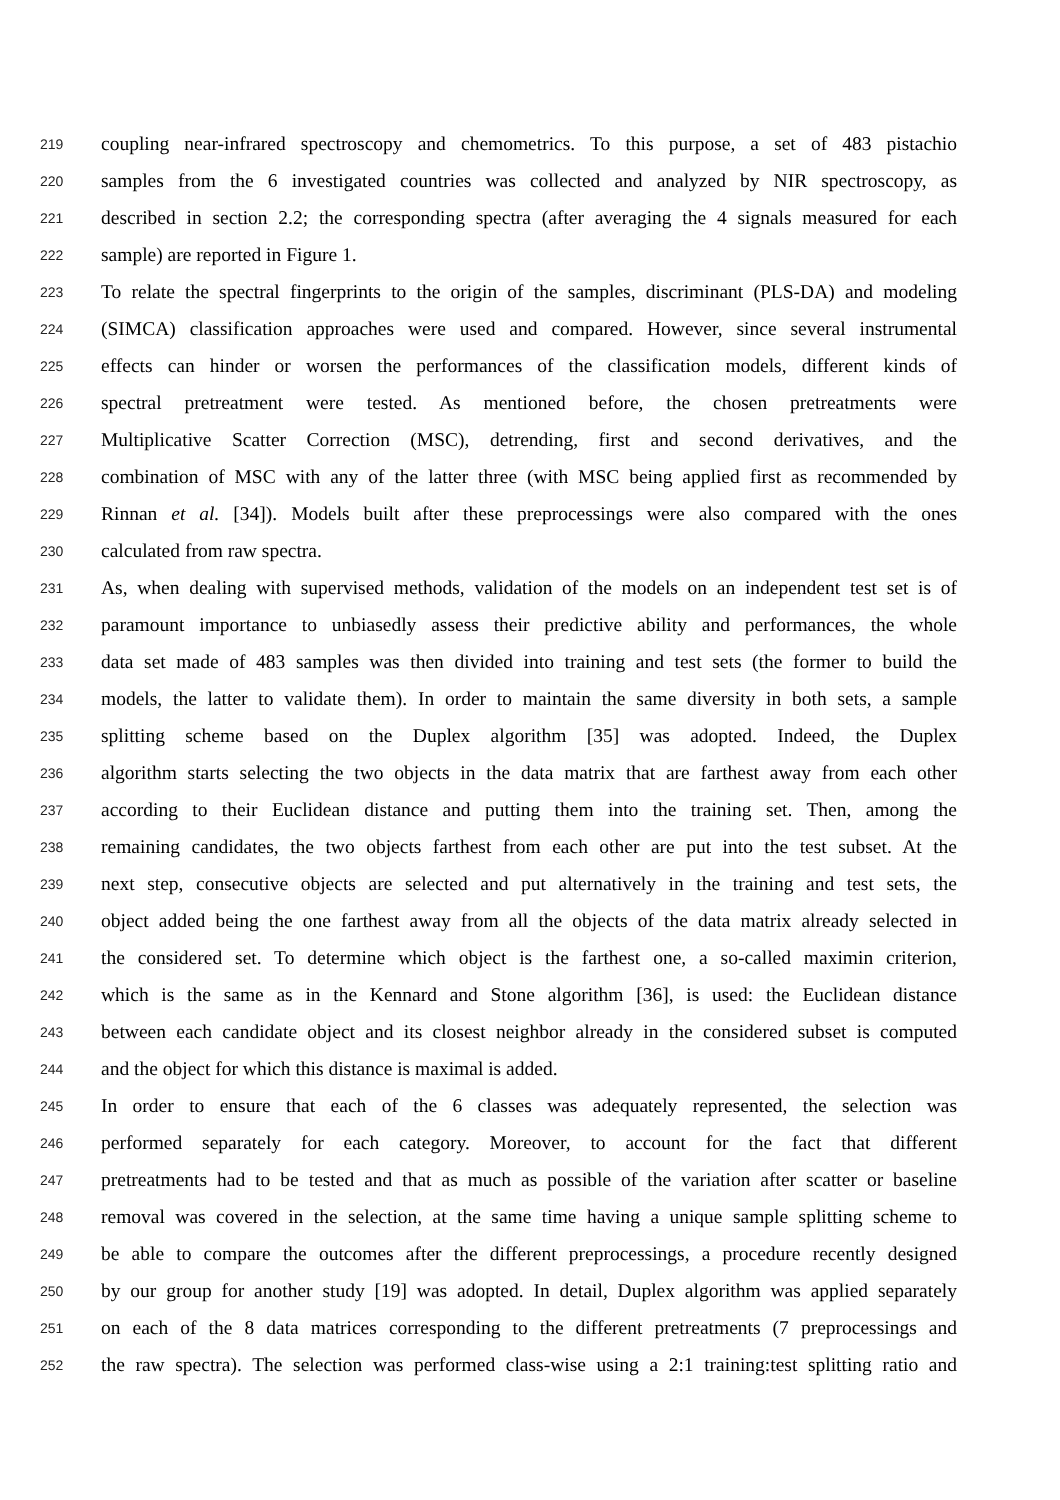219 coupling near-infrared spectroscopy and chemometrics. To this purpose, a set of 483 pistachio
220 samples from the 6 investigated countries was collected and analyzed by NIR spectroscopy, as
221 described in section 2.2; the corresponding spectra (after averaging the 4 signals measured for each
222 sample) are reported in Figure 1.
223 To relate the spectral fingerprints to the origin of the samples, discriminant (PLS-DA) and modeling
224 (SIMCA) classification approaches were used and compared. However, since several instrumental
225 effects can hinder or worsen the performances of the classification models, different kinds of
226 spectral pretreatment were tested. As mentioned before, the chosen pretreatments were
227 Multiplicative Scatter Correction (MSC), detrending, first and second derivatives, and the
228 combination of MSC with any of the latter three (with MSC being applied first as recommended by
229 Rinnan et al. [34]). Models built after these preprocessings were also compared with the ones
230 calculated from raw spectra.
231 As, when dealing with supervised methods, validation of the models on an independent test set is of
232 paramount importance to unbiasedly assess their predictive ability and performances, the whole
233 data set made of 483 samples was then divided into training and test sets (the former to build the
234 models, the latter to validate them). In order to maintain the same diversity in both sets, a sample
235 splitting scheme based on the Duplex algorithm [35] was adopted. Indeed, the Duplex
236 algorithm starts selecting the two objects in the data matrix that are farthest away from each other
237 according to their Euclidean distance and putting them into the training set. Then, among the
238 remaining candidates, the two objects farthest from each other are put into the test subset. At the
239 next step, consecutive objects are selected and put alternatively in the training and test sets, the
240 object added being the one farthest away from all the objects of the data matrix already selected in
241 the considered set. To determine which object is the farthest one, a so-called maximin criterion,
242 which is the same as in the Kennard and Stone algorithm [36], is used: the Euclidean distance
243 between each candidate object and its closest neighbor already in the considered subset is computed
244 and the object for which this distance is maximal is added.
245 In order to ensure that each of the 6 classes was adequately represented, the selection was
246 performed separately for each category. Moreover, to account for the fact that different
247 pretreatments had to be tested and that as much as possible of the variation after scatter or baseline
248 removal was covered in the selection, at the same time having a unique sample splitting scheme to
249 be able to compare the outcomes after the different preprocessings, a procedure recently designed
250 by our group for another study [19] was adopted. In detail, Duplex algorithm was applied separately
251 on each of the 8 data matrices corresponding to the different pretreatments (7 preprocessings and
252 the raw spectra). The selection was performed class-wise using a 2:1 training:test splitting ratio and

=====

### Task to complete
The line containing "231 As, when" marks the end; please output exactly the lines of the listing above from its first line through that line, without pictures.

### Written response
219 coupling near-infrared spectroscopy and chemometrics. To this purpose, a set of 483 pistachio
220 samples from the 6 investigated countries was collected and analyzed by NIR spectroscopy, as
221 described in section 2.2; the corresponding spectra (after averaging the 4 signals measured for each
222 sample) are reported in Figure 1.
223 To relate the spectral fingerprints to the origin of the samples, discriminant (PLS-DA) and modeling
224 (SIMCA) classification approaches were used and compared. However, since several instrumental
225 effects can hinder or worsen the performances of the classification models, different kinds of
226 spectral pretreatment were tested. As mentioned before, the chosen pretreatments were
227 Multiplicative Scatter Correction (MSC), detrending, first and second derivatives, and the
228 combination of MSC with any of the latter three (with MSC being applied first as recommended by
229 Rinnan et al. [34]). Models built after these preprocessings were also compared with the ones
230 calculated from raw spectra.
231 As, when dealing with supervised methods, validation of the models on an independent test set is of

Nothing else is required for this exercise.